This was originally written in answer to some posts on Tumblr stating that Watson being a woman takes away from the
point of Irene Adler as the only woman Holmes respected, some saying this is a
bad thing and some fantastic ones saying it’s a good thing. This is my response
to both, originally posted on a reblog, and then getting its very own
spotlight on my all-Elementary blog, The Elementarian, and now here, with slight revisions.
But
Irene Adler isn’t the only woman Holmes respected, and indeed, what kind of
point would it be if she were? Then it just says that Holmes met one woman who was
worthy of respect; the end. But turn it another way; look at it under this
light: Holmes met a woman who made him realize that there was more to women.
Before
this (chronologically), he had been sympathetic to women, always ready, with
Watson, to take on the role of knight-errant. Mary Morstan even refers to them
as such in The Sign of Four. Holmes says of Miss Morstan, now
Watson’s fiancĂ©e, “I think she is one of the most charming young ladies I ever
met, and might have been most useful in such work as we have been doing. She
had a decided genius that way; witness the way in which she preserved that Agra plan from all the
other papers of her father.”
There
is little evidence in the stories of an active “dislike” of women; although
Watson might have been fooled, the reader seldom is. As for a distrust, Holmes
didn’t trust anyone, and I would go so far as to say there are examples that
show he didn’t trust Watson completely, nor was he worthy of being so trusted
himself, which he probably knew. He knew the proscribed conditions of women’s
lives, and, because of this, he was not unsympathetic to them.
If
meeting Irene Adler opened Holmes' eyes a little further to the fact that women
could reach beyond their assigned roles, that’s a much more exciting concept
than her point being that she was the one woman who equaled or approached
equaling or beat him.
(In
fact, there is debate about whether she was the woman mentioned in “The Five
Orange Pips,” when Holmes says, “I have been beaten four times—three times by
men, and once by a woman.” The case is dated earlier than “A Scandal in
Bohemia,” so we are left with the possibilities of misdating or a woman who
beat Holmes before Irene Adler, perhaps not such an honorable woman or one so
worthy of respect.)
But
say that Adler’s narrative function is to make Holmes more aware of the possibilities of
women. Mary Morstan had a decided genius for detective work, but she married
Watson and was happy with that kind of life. Perhaps it was so for all women.

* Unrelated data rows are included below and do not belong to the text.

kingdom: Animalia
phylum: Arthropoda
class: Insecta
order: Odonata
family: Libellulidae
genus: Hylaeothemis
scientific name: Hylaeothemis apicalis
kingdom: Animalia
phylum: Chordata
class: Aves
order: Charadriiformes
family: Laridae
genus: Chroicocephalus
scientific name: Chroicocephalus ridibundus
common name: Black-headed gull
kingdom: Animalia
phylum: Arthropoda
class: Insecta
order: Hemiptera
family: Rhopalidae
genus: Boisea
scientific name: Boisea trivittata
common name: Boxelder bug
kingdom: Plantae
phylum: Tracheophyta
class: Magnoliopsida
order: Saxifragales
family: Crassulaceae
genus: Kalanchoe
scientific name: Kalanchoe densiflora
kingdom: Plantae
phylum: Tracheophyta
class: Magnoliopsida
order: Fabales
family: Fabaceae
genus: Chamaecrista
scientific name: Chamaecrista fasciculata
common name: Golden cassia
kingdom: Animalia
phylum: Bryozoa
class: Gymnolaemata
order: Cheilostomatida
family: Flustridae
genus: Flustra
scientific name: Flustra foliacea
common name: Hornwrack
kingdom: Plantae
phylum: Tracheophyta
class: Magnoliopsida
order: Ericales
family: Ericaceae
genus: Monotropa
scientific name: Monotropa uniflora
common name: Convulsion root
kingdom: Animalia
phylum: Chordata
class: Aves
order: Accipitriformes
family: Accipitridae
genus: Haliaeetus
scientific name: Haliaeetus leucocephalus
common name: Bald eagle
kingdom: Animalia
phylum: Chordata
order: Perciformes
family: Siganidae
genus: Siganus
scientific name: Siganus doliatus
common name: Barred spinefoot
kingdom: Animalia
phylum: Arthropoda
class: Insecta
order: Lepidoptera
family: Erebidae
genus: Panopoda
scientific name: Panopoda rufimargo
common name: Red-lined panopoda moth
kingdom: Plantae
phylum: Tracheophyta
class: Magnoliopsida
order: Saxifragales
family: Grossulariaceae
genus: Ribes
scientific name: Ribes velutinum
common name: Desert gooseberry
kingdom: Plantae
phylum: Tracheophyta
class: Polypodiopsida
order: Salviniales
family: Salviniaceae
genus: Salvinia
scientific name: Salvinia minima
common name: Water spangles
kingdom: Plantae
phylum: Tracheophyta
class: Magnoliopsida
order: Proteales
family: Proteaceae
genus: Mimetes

Then there is Adler, enjoying playing the game against him, someone with whom
he is ultimately more sympathetic than his client. And in the end, she shows
the king mercy when she has him in her power; this is what puts her on a
“different” (higher) “level” from the king. Holmes is not in love with Adler,
but he sees her more clearly in the end, understands and admires her. His
education in the matter of brave, intelligent women is underway.
In
“The Copper Beeches” (a case usually dated by chronologists as 1890, two years
after the date given for “A Scandal in Bohemia”), Violet Hunter functions very
much as the investigator on the scene (in his fascinating book, The Secret
Marriage of Sherlock Holmes, and Other Eccentric Readings, Michael Atkinson
writes that “Violet is as bright and observant as Holmes—and is the better
detective”) and wins praise from the consulting detective: “You seem to me to
have acted all through this matter like a brave and sensible girl, Miss Hunter.
Do you think that you could perform one more feat? I should not ask it of you
if I did not think you a quite exceptional woman.”
As
late as “The Lion’s Mane,” when Holmes has retired to keep bees in Sussex , he says
of Maud Bellamy that “she possessed strong character as well as great beauty”
and would “always remain in [his] memory as a most complete and remarkable
woman.”
The
only woman Sherlock Holmes ever respected? Not by a long shot. An important
part of the evolution of his character? Hell, yes.